Difficilement réfutable, un tel argument suffit à lui seul à empêcher la classification comme cancérogène probable, car, en l’absence de ces publications non conformes, le CIRC n’aurait plus les « preuves suffisantes sur l’animal » requises. Et sans compter le fait que les résultats épidémiologiques retenus par le CIRC sur la liaison entre exposition au glyphosate et lymphome non hodgkinien sont eux aussi très fragiles.

Mais est-ce vraiment le rôle de l’OPECST de trancher entre les avis des agences ?

Non, bien sûr, car cela constituerait une ingérence dans le travail des scientifiques.
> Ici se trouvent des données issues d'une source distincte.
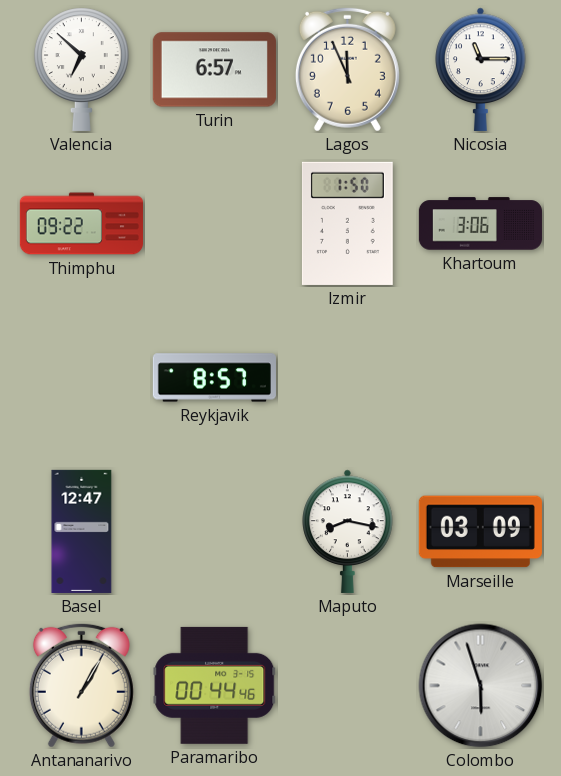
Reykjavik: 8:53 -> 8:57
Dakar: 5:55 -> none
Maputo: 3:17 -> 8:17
Toutefois, celui-ci aurait au moins pu se prononcer sur le niveau minimal de qualité des travaux scientifiques dignes d’être pris en compte dans les travaux des expertises des agences. Or, non seulement il ne l’a pas fait, mais il a même suscité un nouveau débat en ne voyant aucun inconvénient à ce que le CIRC se soit appuyé sur des publications scientifiques non conformes aux lignes directrices de l’OCDE. Des éclaircissements sur cette question délicate sembleraient pourtant nécessaires, de façon à éviter de futures polémiques sur les critères d’élimination des publications scientifiques examinées par les agences. En outre, puisqu’il constate que les divergences entre le CIRC et l’Efsa sont récurrentes, l’OPECST aurait pu demander aux deux agences de produire une note commune expliquant les raisons de leurs divergences et indiquant les données supplémentaires qu’il serait nécessaire de prendre en compte pour trancher leur différend.

Enfin de compte, ce rapport va-t-il vraiment permettre de rétablir la confiance dans les agences sanitaires ?

C’est loin d’être sûr ! Il risque même de produire l’effet inverse, car il n’a analysé que le fonctionnement des agences, en se contentant de formuler des propositions d’amélioration pour celles-ci.

Or, la principale cause de doute des citoyens envers les évaluations des agences provient de la médiatisation, souvent prématurée, de publications scientifiques qui semblent contredire les avis des agences, ou démontrer des risques qui leur auraient échappé. Pourtant, de nombreux chercheurs s’inquiètent aujourd’hui de la « crise de répétabilité » que connaît la recherche, c’est-à-dire du fait que beaucoup de publications scientifiques, même dans les revues dotées d’un comité de lecture, se révèlent non répétables et par conséquent non fiables.

Ce problème touche en particulier l’épidémiologie, discipline qui joue un rôle majeur dans l’évaluation des risques. L’épidémiologiste américain John Ioannidis est particulièrement actif sur ce sujet, depuis son célèbre article daté de 2005, au titre provocateur mais au développement bien argumenté : « Pourquoi la plupart des résultats de recherche publiés sont faux. » En n’interrogeant pas les pratiques de la recherche et de la presse scientifique, l’OPECST passe à côté de la principale cause de discrédit des agences, et ne propose donc aucune solution pour y remédier.

À défaut d’avoir étudié le rôle de la recherche et le poids du législatif dans les polémiques actuelles, l’OPECST suggère que seules les agences doivent s’adapter au contexte de défiance d’aujourd’hui.

En ce sens, il est donc proche de l’esprit très partial de la lettre de saisine initiale, qui tendait clairement à incriminer les agences européennes. Toutes ces questions avaient pourtant fait l’objet d’une séance à l’Académie d’Agriculture de France, dont les résultats ont été présentés en avant-première aux membres de la mission.

Faute de s’en être saisi, l’OPECST laisse en friche un important travail de pédagogie nécessaire pour parvenir à restaurer la confiance des Français dans leurs agences sanitaires.